Het amendement wordt ondersteund door de heren Amelinsk, Jonckheer en Mr. Debrot.
De voorzitter: Neemt het Bestuur dit amendement over?
De heer Gorsira: Mijnheer de Voorzitter. Indien ik het amendement overneem en het artikel in zijn geheel, als gewijzigd, wordt afgestemd, wat gebeurt er dan?
In principe heb ik geen bezwaar dit amendement over te nemen.
De heer Gerharts: Het lijkt mij het best, Mijnheer de Voorzitter, mijn amendement in stemming te brengen. Wordt het verworpen, dan behouden wij de oorspronkelijk tekst.
De heer Gorsira: Ik neem het amendement over, Mijnheer de Voorzitter.
De heer Gorsira: Mijnheer de Voorzitter. De heer Gerharts heeft de suggestie gedaan de vissersbootjes minder belasting te laten betalen. Het voorstel van het Bestuur is om een rijwiel of een boot, waarop een hulpmotor is aangebracht 20 gulden te laten betalen. Is het de bedoeling van de heer Gerharts, dat alleen dergelijke boten niets hoeven te betalen?
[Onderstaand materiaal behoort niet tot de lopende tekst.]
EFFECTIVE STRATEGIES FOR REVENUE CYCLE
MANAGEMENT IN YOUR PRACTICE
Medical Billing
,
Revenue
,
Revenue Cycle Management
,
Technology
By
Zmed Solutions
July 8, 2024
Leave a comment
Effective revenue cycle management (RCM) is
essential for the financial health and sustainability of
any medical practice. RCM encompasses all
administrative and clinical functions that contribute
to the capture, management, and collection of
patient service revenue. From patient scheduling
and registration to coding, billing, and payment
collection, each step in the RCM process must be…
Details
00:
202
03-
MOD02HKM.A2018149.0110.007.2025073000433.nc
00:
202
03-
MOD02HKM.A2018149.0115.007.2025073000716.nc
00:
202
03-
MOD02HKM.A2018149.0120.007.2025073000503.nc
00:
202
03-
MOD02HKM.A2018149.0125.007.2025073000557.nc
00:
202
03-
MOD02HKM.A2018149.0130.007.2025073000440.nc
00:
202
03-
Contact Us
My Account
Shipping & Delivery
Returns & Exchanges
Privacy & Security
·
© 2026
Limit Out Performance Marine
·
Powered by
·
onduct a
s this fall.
De heer Gerharts: Ja, Mijnheer de Voorzitter.
De heer Gorsira: Het Bestuur heeft daar geen bezwaar tegen, Mijnheer de Voorzitter.
Notulen van de Staten van 5 augustus 1949
Henny Eman en Cromwell:
Ik heb kritiek op het Bestuur gehoord, felle en misschien ook wel onverantwoordelijke kritiek. Ik wil daartegenover stellen: kritiek op de Staten zelf; dat wil ik hier doen. Ik meen het niet zo erg, als de heer Cromwell gedaan heeft tegenover het Engelse Parlement. Die mijnheer heeft tegen het Engelse Parlement het volgende gezegd: ,,Het wordt hoog tijd, dat ik aan uw verblijf aan deze plaats een einde maak; gij hebt deze plek door uw verachting van alle deugd onteerd, en door het bedrijven van veel kwaad geschonden. Gij zijt een bende luie schurken en zoudt als Ezau uw vaderland voor een schotel linzen verkopen; als Judas uw God voor een handvol zilverlingen verraden. Bestaat er nog een deugd onder u? Is er een zonde, waardoor gij niet bevlekt zijt? Gij hebt niet meer godsdienst dan mijn paard. Het goud is uw God. Wie uwer heeft zijn geweten niet tot zwijgen laten brengen door omkoperij? Wie uwer een onder u lieden, die zich ook maar in het minst om het algemeen welzijn bekommert? Gij vuile uitgeworpenen, hebt gij deze geheiligde plaats niet geschonden? Hebt gij den tempel des Heeren niet tot een dievenhol gemaakt? Door uw slechte beginselen en uw verderfelijke praktijken is het volk u gaan haten. Gij, die door het volk hierheen wordt afgevaardigd om zijn lasten te verlichten, hebt u zelf in zijn zwaarsten last veranderd. Uw land schreeuwt mij daartoe, deze Augiasstal te sluiten door aan uw onrechtmatige handelwijze een einde te maken. En dat zal ik met Gods hulp en de kracht, die Hij mij geschonken heeft, thans doen. Ik beveel u derhalve de straffe des doods, dadelijk deze plaats te ontruimen. Weg! Eruit! Verkochte slaven! Maakt dat gij wegkomt! Daar (tot zijn soldaten), voert deze dwazen weg en sluit de deuren!”
Zo kan de gouverneur van Curaçao ook zeggen van deze Statenleden, wel niet zo erg, maar toch wel iets in die geest en wel vanwege de samenstelling, vanwege de lage samenstelling van deze Staten. Maar er is een hoop: de coalitie, die voorgesteld kan worden als een karavaan, is begonnen te lopen en de blaffende honden gaan ter vermijding van hun straf uit de weg!